The last digit of a multiple of 2 is an even number. The last two digits of a multiples of 4 is divisible by 4.

Being able to recognise multiples of the single-digit multipliers is very useful for lots of applied math questions. Multiples of 2 are easily recognised as “even numbers”, or number whose ones are divisible by 2. Since 10 is divisible by 2, any number of tens is even; therefore the test for divisibility by 2 relies only on checking the number of ones.

e.g., Is 376 a multiple of 2? Since 6 is an even number, the answer is “yes”

This idea is extended to the last two places when testing a number for divisibility by 4. Since 100 is a multiple of 4, the hundreds do not need to be tested.

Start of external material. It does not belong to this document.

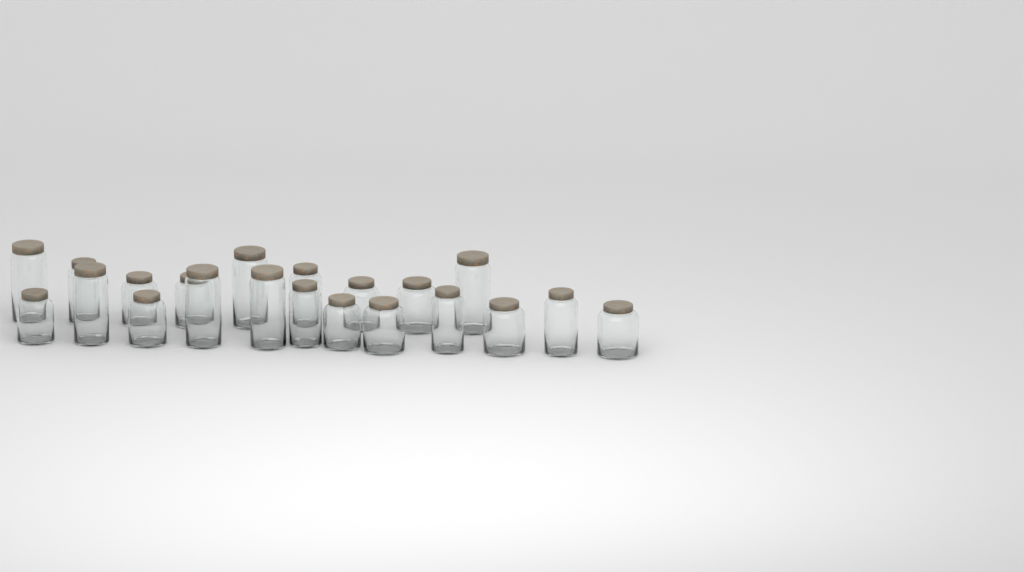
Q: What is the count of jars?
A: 21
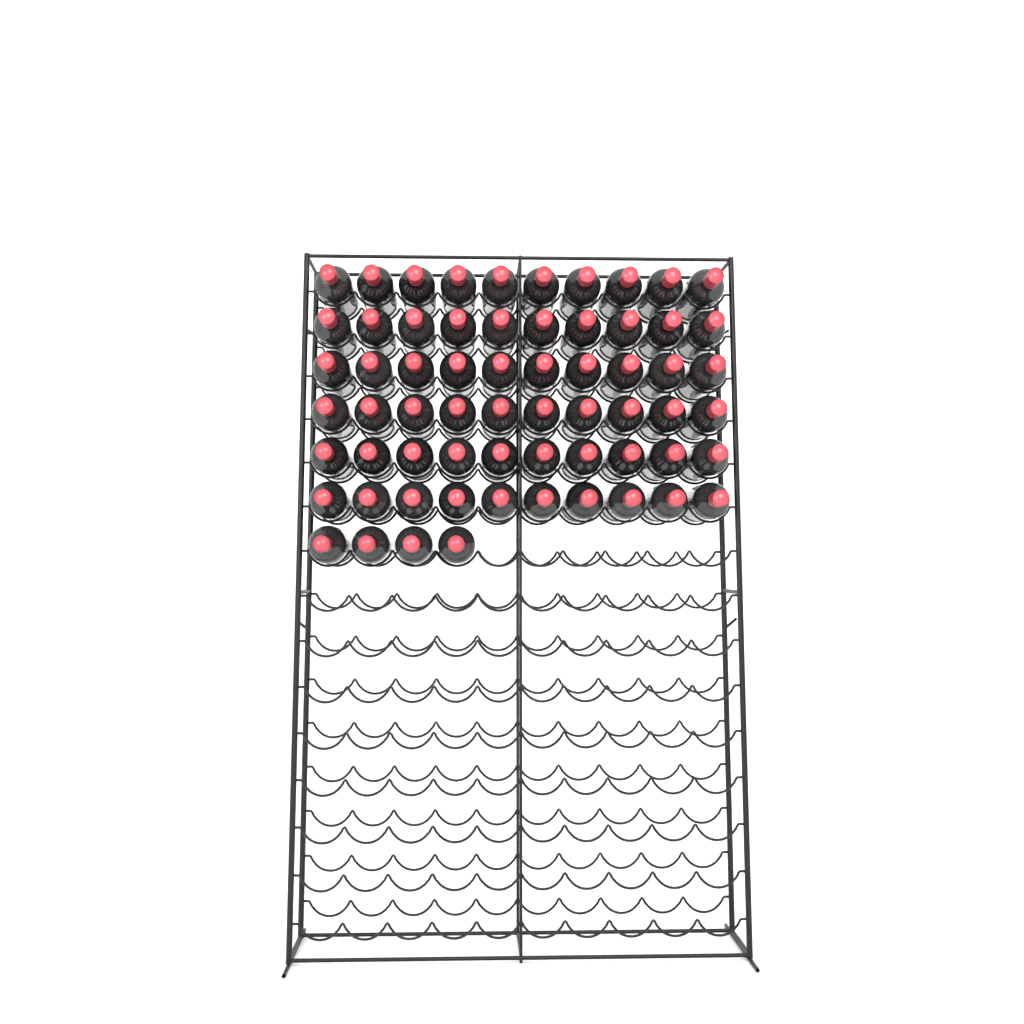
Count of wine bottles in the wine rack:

The multiples of 4 up to 40 or 48 should be memorized facts for students at this level. Two-digit numbers beyond this can be tested by dividing by 4 using an algorithm, or by halving twice.

e.g., Is 82 divisible by 4? We can halve 82, getting 41. But since 41 cannot be halved, we know that 82 is not divisible by 4.

Extending These Facts:

Students who recognise the reason why multiples of 2 have an even number of ones and multiples of 4 have a number of tens and ones which is a multiple of 4 may like to come up with a rule for divisibility by 8, or 16, or even 32. Alternatively, they could investigate rules for divisibility by 5 or 25.